Keeping the agent fast
The workflow documentation grew to nearly 700 lines in a single file. The agent was reading bootstrapping instructions on every build even though bootstrap only runs once. I restructured into three files with progressive disclosure: CLAUDE.md (10 lines, pure routing), figma-workflow.md (the build phases, loaded per request), and figma-bootstrap.md (first-time setup, loaded once). I also split out a code-workflow.md for building screens without Figma using only existing tokens and components. That workflow is more constrained: if a component doesn't exist, it gets built as a one-off inline until you review and explicitly promote it.
Vesper: the agent
All of this came together into an agent I named Vesper. It's a design engineer: part pixel freak who notices if a border radius is off by 2px, part product designer who flags missing hover states and contrast failures, part frontend engineer who keeps the codebase clean. I studied the work of people like Jhey Tompkins, Emil Kowalski, Will King, and Jakub Czakon and distilled their approach into ten design principles that Vesper references when making visual decisions. Things like: motion should feel like a physical response, not decoration. Density should increase information without increasing effort. Type hierarchy does the heavy lifting before color does.

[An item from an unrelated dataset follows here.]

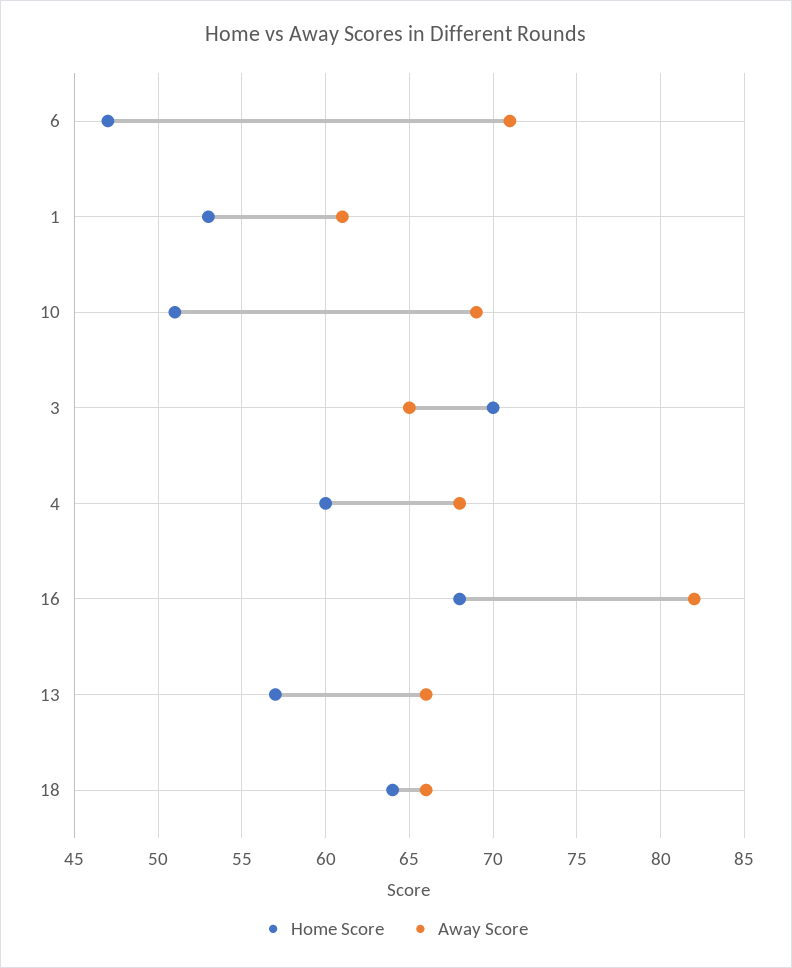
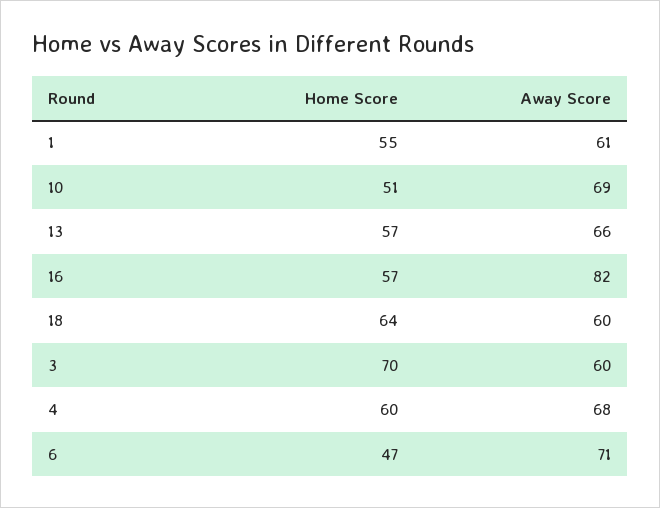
Home Score, 1: 53 -> 55
Away Score, 3: 65 -> 60
Home Score, 16: 68 -> 57
Away Score, 18: 66 -> 60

"Build this screen: [Figma link]." That's the entire interface. Vesper handles the rest.
What happens under the hood
Vesper reads the Figma link via MCP. It pulls out every layer, every auto layout frame, every color and spacing value. It maps each value against our tokens and flags anything missing. It checks the component registry for existing components, matching by Figma name. It shows you a full audit before writing any code: what it's reusing, what needs to be built new, and what's missing. You confirm, and it builds. Every auto layout frame becomes a flex div. Every color, spacing, and radius value references a token. Every text element uses the type library. New components get registered immediately. If it runs into something unexpected, it stops and asks.
Packaging for the team
I packaged Vesper as a remote-installable agent for Claude Code. The repo lives on GitHub, and anyone on the team installs with a single curl command. It copies the agent definition into .claude/agents/ (so you can summon it with @vesper) and the workflow files, design principles, and token generator into a .vesper/ folder. The same command handles updates. Token JSON files and the shared output folder stay in the user's project since those are project data, not agent instructions.
What I took away from this
The biggest lesson was about where to put the rules. I kept trying to make the AI smarter about inferring things: matching component names, guessing typography tokens, knowing when to reuse. Every time, the answer was the same. Don't make it smarter, make the data more explicit. An exact Figma name field in the registry beats fuzzy matching. A "Does NOT cover" line beats trusting the agent not to over-build. A routing file that runs before MCP beats a clever skill description. The whole system works because the constraints are precise, not because the AI is clever.
One command, pixel-perfect output, zero drift between Figma and code. The component library grows from real designs, not assumptions.